Note
Access to this page requires authorization. You can try signing in or changing directories.
Access to this page requires authorization. You can try changing directories.
This article shows how you can connect Azure Databricks to Microsoft SQL server to read and write data.
Important
The configurations described in this article are Experimental. Experimental features are provided as-is and are not supported by Databricks through customer technical support. To get full query federation support, you should instead use Lakehouse Federation, which enables your Azure Databricks users to take advantage of Unity Catalog syntax and data governance tools.
In Databricks Runtime 11.3 LTS and above, you can use the sqlserver
keyword to use the included driver for connecting to SQL server.
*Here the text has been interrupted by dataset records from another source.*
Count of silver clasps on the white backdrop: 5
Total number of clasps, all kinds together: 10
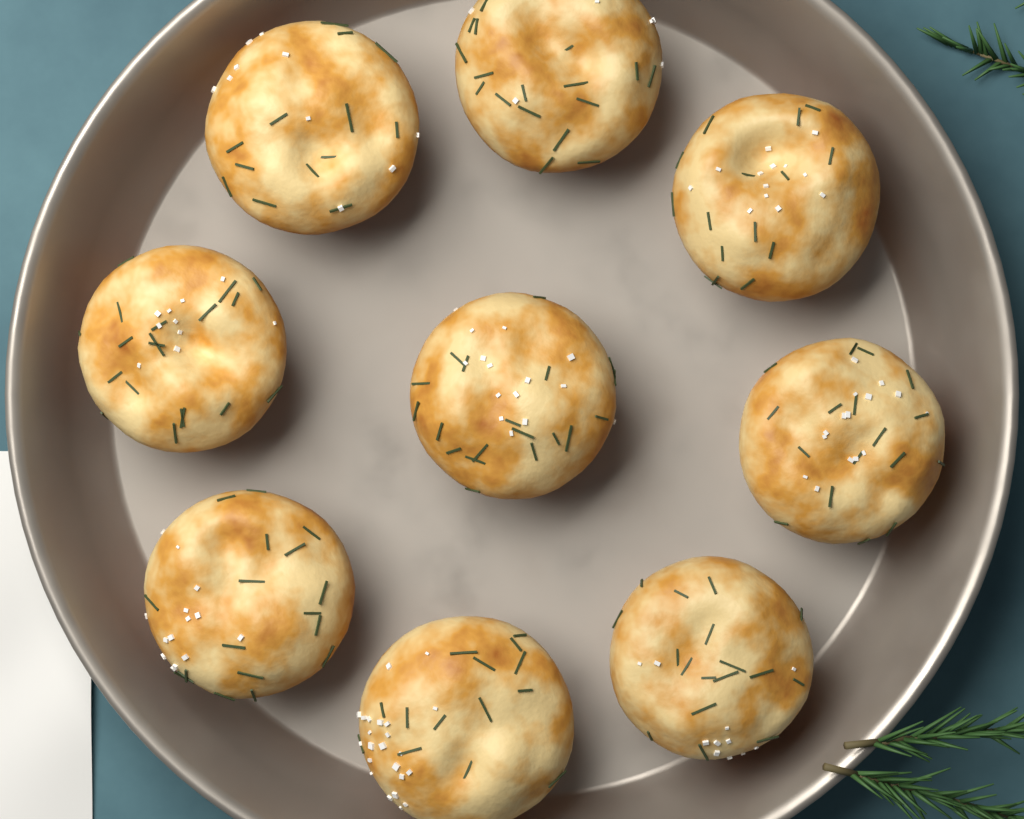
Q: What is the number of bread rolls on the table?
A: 9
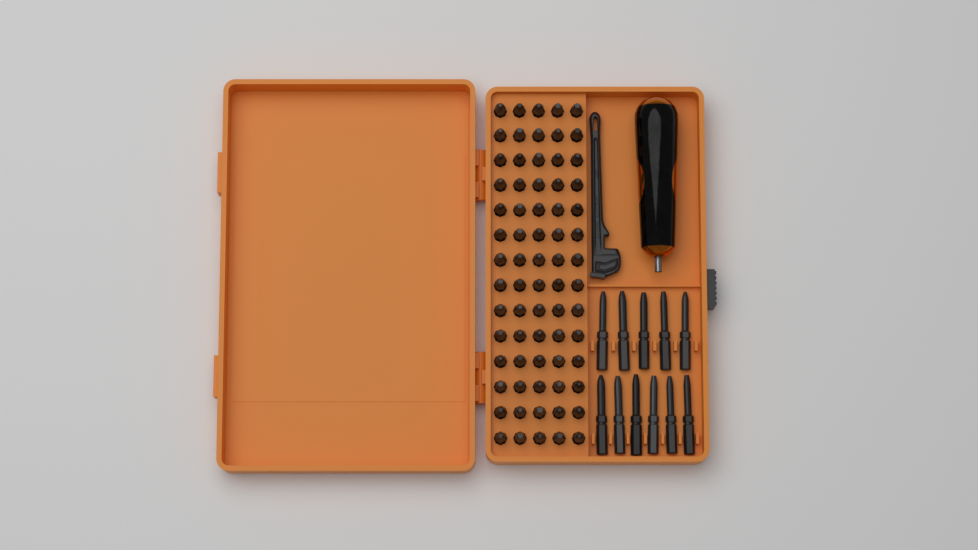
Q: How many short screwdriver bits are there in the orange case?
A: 70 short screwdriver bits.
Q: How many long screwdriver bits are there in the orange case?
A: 11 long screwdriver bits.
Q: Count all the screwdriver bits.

When working with DataFrames, use the following syntax:
remote_table = (spark.read
.format("sqlserver")
.option("host", "hostName")
.option("port", "port") # optional, can use default port 1433 if omitted
.option("user", "username")
.option("password", "password")
.option("database", "databaseName")
.option("dbtable", "schemaName.tableName") # (if schemaName not provided, default to "dbo")
.load()
)
val remote_table = spark.read
.format("sqlserver")
.option("host", "hostName")
.option("port", "port") // optional, can use default port 1433 if omitted
.option("user", "username")
.option("password", "password")
.option("database", "databaseName")
.option("dbtable", "schemaName.tableName") // (if schemaName not provided, default to "dbo")
.load()
When working with SQL, specify sqlserver
in the USING
clause and pass options while creating a table, as shown in the following example:
DROP TABLE IF EXISTS sqlserver_table;
CREATE TABLE sqlserver_table
USING sqlserver
OPTIONS (
dbtable '<schema-name.table-name>',
host '<host-name>',
port '1433',
database '<database-name>',
user '<username>',
password '<password>'
);
In Databricks Runtime 10.4 LTS and below, you must specify the driver and configurations using the JDBC settings. The following example queries SQL Server using its JDBC driver. For more details on reading, writing, configuring parallelism, and query pushdown, see Query databases using JDBC.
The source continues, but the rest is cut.